Work task >>
Copy, from the listing, every line in which the string "camera" is present.

Raw data >>
::::
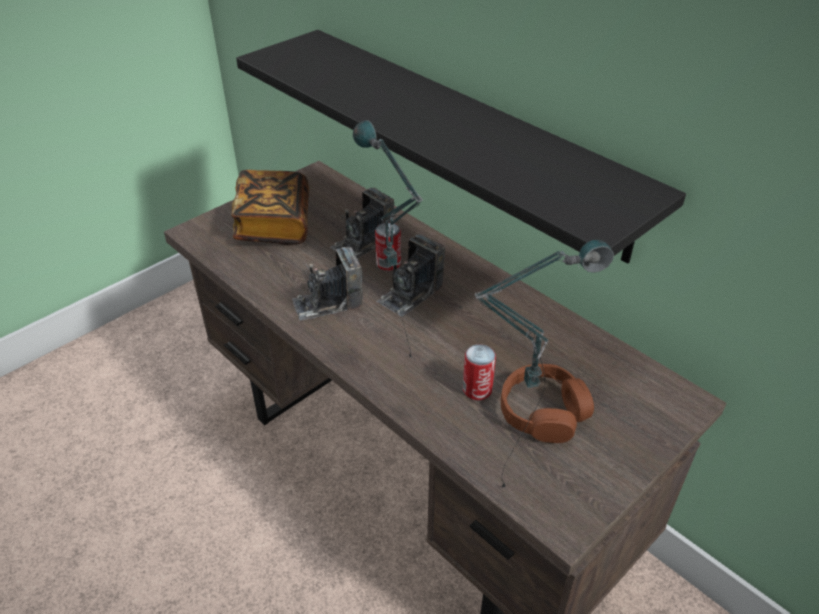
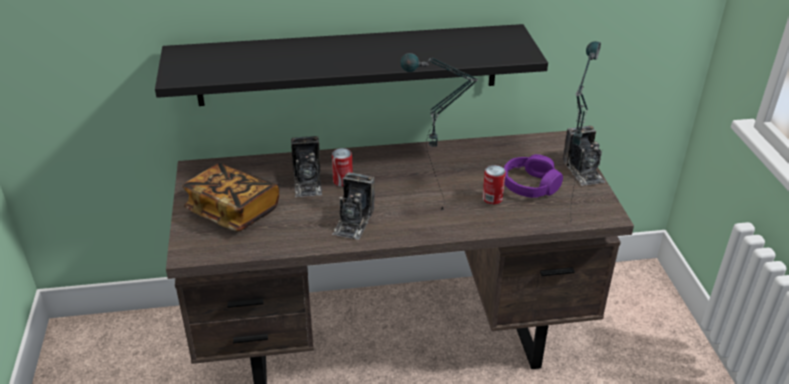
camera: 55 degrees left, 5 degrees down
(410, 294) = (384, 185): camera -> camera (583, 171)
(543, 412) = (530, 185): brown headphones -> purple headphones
::::
Problem solution >>
camera: 55 degrees left, 5 degrees down
(410, 294) = (384, 185): camera -> camera (583, 171)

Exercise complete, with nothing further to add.